Spatial grounding data
────────────────────

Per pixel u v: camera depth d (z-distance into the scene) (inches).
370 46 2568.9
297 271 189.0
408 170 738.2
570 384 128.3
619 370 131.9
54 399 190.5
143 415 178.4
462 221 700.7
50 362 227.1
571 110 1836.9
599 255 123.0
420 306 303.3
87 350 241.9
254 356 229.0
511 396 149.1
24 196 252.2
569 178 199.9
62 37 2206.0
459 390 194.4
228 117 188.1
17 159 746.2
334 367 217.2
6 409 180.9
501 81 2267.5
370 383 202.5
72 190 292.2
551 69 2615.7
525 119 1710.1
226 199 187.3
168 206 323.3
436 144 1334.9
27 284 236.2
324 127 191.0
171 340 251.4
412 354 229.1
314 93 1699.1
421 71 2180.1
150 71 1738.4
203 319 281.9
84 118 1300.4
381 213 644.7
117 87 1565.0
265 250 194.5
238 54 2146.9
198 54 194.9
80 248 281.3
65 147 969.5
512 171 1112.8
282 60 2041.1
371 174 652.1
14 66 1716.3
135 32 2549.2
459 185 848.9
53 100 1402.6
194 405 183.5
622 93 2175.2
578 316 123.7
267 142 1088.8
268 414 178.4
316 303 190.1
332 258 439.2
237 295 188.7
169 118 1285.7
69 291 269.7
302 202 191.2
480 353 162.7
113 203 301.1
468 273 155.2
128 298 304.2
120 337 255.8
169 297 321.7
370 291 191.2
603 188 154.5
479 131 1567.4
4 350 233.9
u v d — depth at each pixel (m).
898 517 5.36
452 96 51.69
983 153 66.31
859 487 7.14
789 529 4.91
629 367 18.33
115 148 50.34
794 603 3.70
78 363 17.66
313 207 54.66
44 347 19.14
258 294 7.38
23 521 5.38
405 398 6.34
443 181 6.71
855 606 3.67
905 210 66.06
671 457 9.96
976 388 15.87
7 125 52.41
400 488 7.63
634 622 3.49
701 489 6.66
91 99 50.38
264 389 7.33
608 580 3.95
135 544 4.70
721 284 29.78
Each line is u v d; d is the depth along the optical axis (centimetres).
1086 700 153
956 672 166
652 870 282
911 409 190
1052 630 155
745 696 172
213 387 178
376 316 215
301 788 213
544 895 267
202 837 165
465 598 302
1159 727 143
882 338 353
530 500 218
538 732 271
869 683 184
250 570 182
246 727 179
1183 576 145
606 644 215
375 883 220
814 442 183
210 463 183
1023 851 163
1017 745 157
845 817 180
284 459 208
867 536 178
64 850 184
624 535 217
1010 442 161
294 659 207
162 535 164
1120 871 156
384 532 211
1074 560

────────────────────

# REQUIRED ACTION:
Please reproduce the lines from the line with "169 118 1285.7" to the line with "869 683 184", both ends included, exactly as they appear above.

# SOLUTION TO THIS TASK:
169 118 1285.7
69 291 269.7
302 202 191.2
480 353 162.7
113 203 301.1
468 273 155.2
128 298 304.2
120 337 255.8
169 297 321.7
370 291 191.2
603 188 154.5
479 131 1567.4
4 350 233.9
u v d — depth at each pixel (m).
898 517 5.36
452 96 51.69
983 153 66.31
859 487 7.14
789 529 4.91
629 367 18.33
115 148 50.34
794 603 3.70
78 363 17.66
313 207 54.66
44 347 19.14
258 294 7.38
23 521 5.38
405 398 6.34
443 181 6.71
855 606 3.67
905 210 66.06
671 457 9.96
976 388 15.87
7 125 52.41
400 488 7.63
634 622 3.49
701 489 6.66
91 99 50.38
264 389 7.33
608 580 3.95
135 544 4.70
721 284 29.78
Each line is u v d; d is the depth along the optical axis (centimetres).
1086 700 153
956 672 166
652 870 282
911 409 190
1052 630 155
745 696 172
213 387 178
376 316 215
301 788 213
544 895 267
202 837 165
465 598 302
1159 727 143
882 338 353
530 500 218
538 732 271
869 683 184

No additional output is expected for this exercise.